Look at who leads the tabloids now, Lindsay, Paris, Nicole. None of them are BO people.

Also, there's Angelina and Brad, and both of them, outside of their tabloid exploits really had one hit, Mr & Mrs. Smith.

Not sure why Hollywood would pay people so exhoribitantly when clearly people don't really LIKE celebs. Sure they like the stories about them, but, in general, people dislike them.

Posted at 5:46PM on Aug 16th 2006 by Interresting

7. Always remember the three rules of celeb stability:

1. Choose venues and events to be in that match your image (Something Harrison Ford did brilliantly as did John Wayne and Jimmy Cagney when they stuck their their respective action/thriller, western/war, and gangster/musical genres.

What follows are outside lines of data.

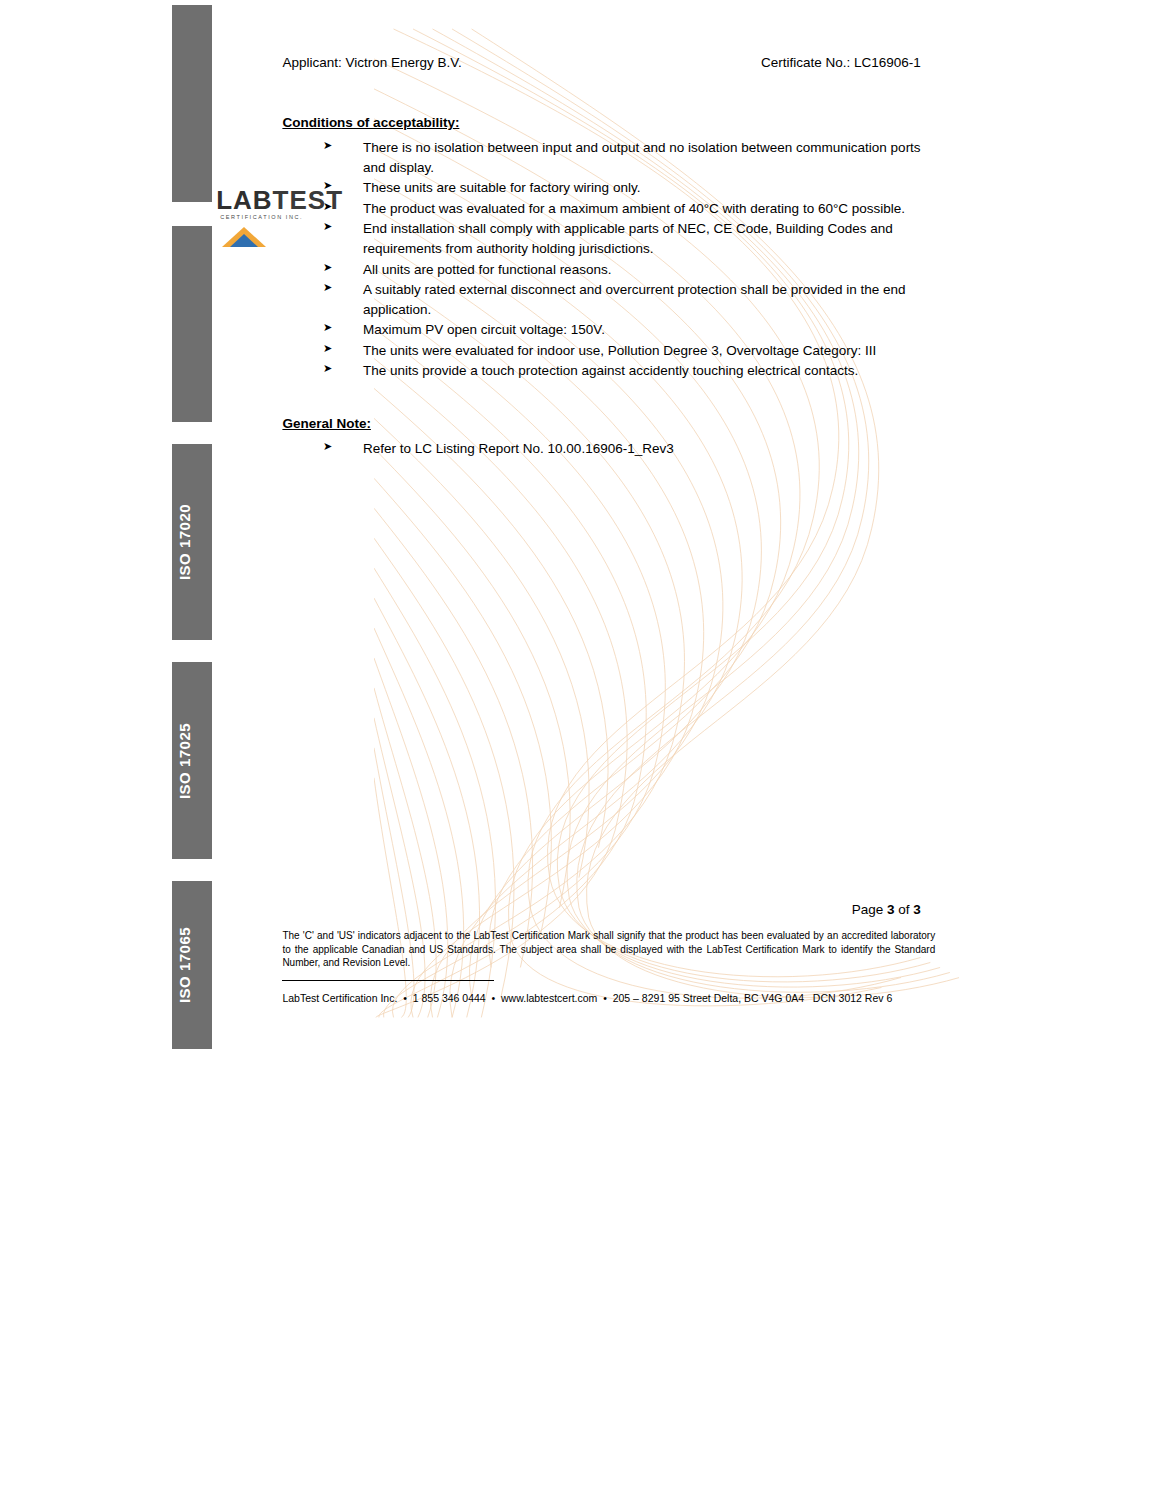ISO 17020
ISO 17025
ISO 17065
LABTEST
CERTIFICATION INC.
Applicant: Victron Energy B.V.
Certificate No.: LC16906-1
Conditions of acceptability:
There is no isolation between input and output and no isolation between communication ports and display.
These units are suitable for factory wiring only.
The product was evaluated for a maximum ambient of 40°C with derating to 60°C possible.
End installation shall comply with applicable parts of NEC, CE Code, Building Codes and requirements from authority holding jurisdictions.
All units are potted for functional reasons.
A suitably rated external disconnect and overcurrent protection shall be provided in the end application.
Maximum PV open circuit voltage: 150V.
The units were evaluated for indoor use, Pollution Degree 3, Overvoltage Category: III
The units provide a touch protection against accidently touching electrical contacts.
General Note:
Refer to LC Listing Report No. 10.00.16906-1_Rev3
Page 3 of 3
The 'C' and 'US' indicators adjacent to the LabTest Certification Mark shall signify that the product has been evaluated by an accredited laboratory to the applicable Canadian and US Standards. The subject area shall be displayed with the LabTest Certification Mark to identify the Standard Number, and Revision Level.
LabTest Certification Inc. • 1 855 346 0444 • www.labtestcert.com • 205 – 8291 95 Street Delta, BC V4G 0A4 DCN 3012 Rev 6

Currently Denzel Washington is doing it perfectly with suspense/thrillers.)

2. Make sure the stuff your in will benefit you in some sort of way, as well as the venue itself (As when Vincent Price would do horror films, making the films have better quality as well as grow his legend. Currently Steve Carrell has been doing a good job with this as he is in well written pieces that fit his lovable corny-guy image.)

3. Biggest rule of all and the hardest to follow: leave ego out of your career decisions and save it for personal situations. This is why Jack Nicholson and Gene Hackman did great roles for decades playing versatile characters in well written stories, whereas Warren Beatty and Kevin Costner fell with vanity projects like every post-1981 film Beatty did other than Bugsy and Costner's Waterworld/Postman.

Now that we have that down pat, you can analyze for yourself why alot of stars have b.o. failures. And of course, all three of those rules require a good story and script or at least improv that works on both the surface and in the deep depths of people's emotional centers.

Posted at 9:37PM on Aug 16th 2006 by Bill Brophy

8. Not only did they advertise heavily on So You Think You Can Dance, the producer and judge Nigel mentioned it several times on air during the show, which I'm sure sent a lot of viewers to the movie theatres.

Posted at 6:20PM on Aug 20th 2006 by Stenar

9. CHanning is creating incredible buzz on the net and he is bound to be a major star. Step Up is up to 60 million dollars. Channing needs to get more leading roles. I think Tom Cruise is just going through a rough patch. Hes the type of star that will still be acting , even in old age.